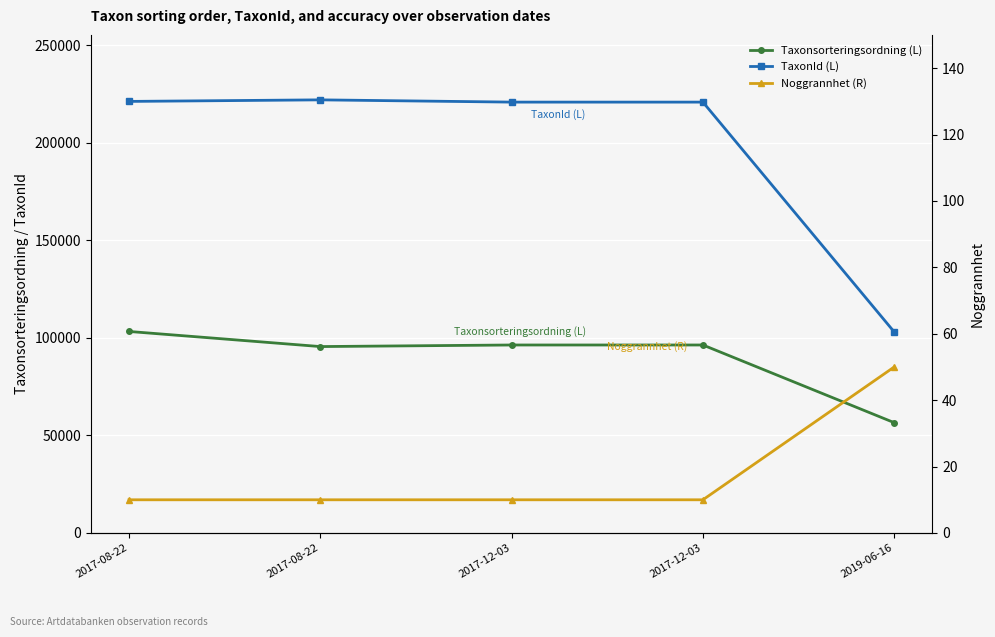

Reading right to left, list all the values displayed in this chart.

Taxonsorteringsordning (L): 56540	96334	96334	95525	103265
TaxonId (L): 103021	220787	220787	221941	221144
Noggrannhet (R): 50	10	10	10	10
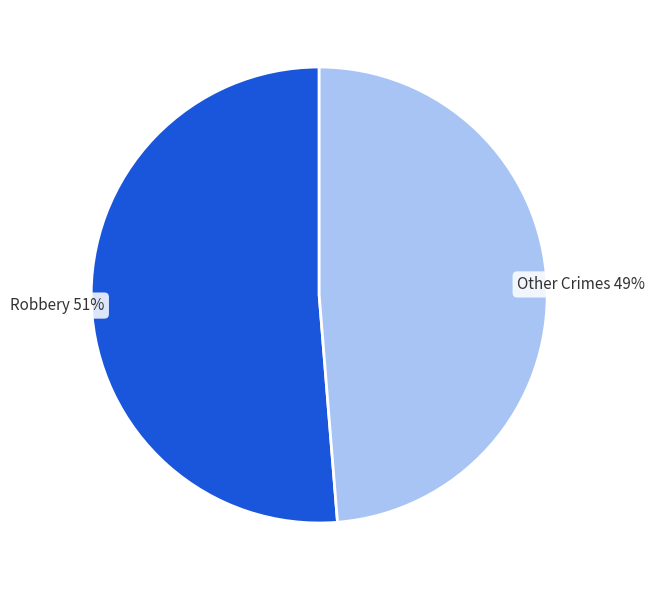

Which has a higher value, Other Crimes or Robbery?

Robbery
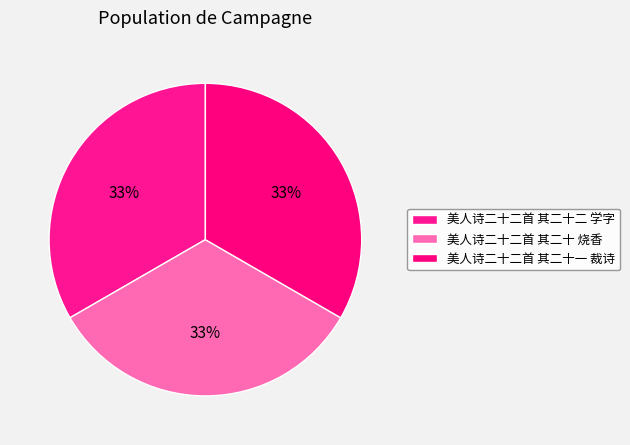

How many segments does this pie chart have?

3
-------------------------
(练习说明): 请改写以上全部材料，把其中的“chart”换成“graph”，其余内容一律不变。答案中不要包含图片。

(作答如下):
Reading right to left, list all the values displayed in this graph.

Taxonsorteringsordning (L): 56540	96334	96334	95525	103265
TaxonId (L): 103021	220787	220787	221941	221144
Noggrannhet (R): 50	10	10	10	10

Which has a higher value, Other Crimes or Robbery?

Robbery

How many segments does this pie graph have?

3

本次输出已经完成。